Sony, Taiwan's E Ink aim to write new chapters for e-paper
With venture, old partners seek markets beyond books
TOKYO -- Sony is setting up a joint venture with Taiwan-based E Ink Holdings this month, hoping to spur faster growth in the market for e-paper displays.
The partners since 2004 are establishing the Taiwanese venture to develop and market new e-paper applications besides e-books, Sony said Monday. The Japanese electronics maker, which has sold devices including its Reader with displays made by E Ink, will handle product planning and marketing at the new entity. E Ink will be responsible for manufacturing and technology development.
Sony Semiconductor Solutions and E Ink subsidiaries are investing around 70% of the company's 420 million New Taiwan dollars ($13.7 million) in capital, with venture capital firms putting up the rest and E Ink as the top shareholder.
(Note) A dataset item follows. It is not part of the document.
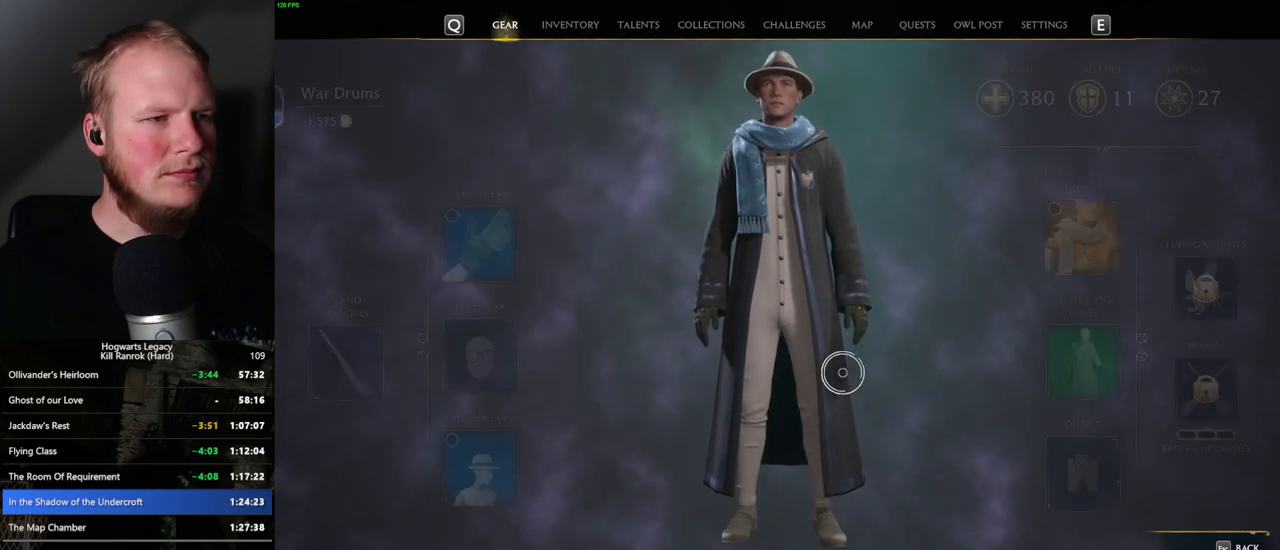
{"keys": [], "mouse": [], "events": [[317, "mouse_left", "down"], [417, "mouse_left", "up"]]}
E-paper shipments surged in the 2000s with the rise of e-books but have faced stiff competition from tablets equipped with liquid crystal displays. Sony has helped broaden e-paper's uses with such offerings as watches as well as internet-connected displays for hospitals. The new joint venture envisions a future in which the technology plays a "valuable role in the social infrastructure," according to Sony.
E Ink, founded in 1992 by a major Taiwanese papermaking and printing group, is known as a supplier for Amazon's Kindle e-readers. The company aims to further extend the reach of its products and recently began partnering with Japan Display to develop new technologies. It is also teaming up with players in other industries for such new applications as digital sheet music.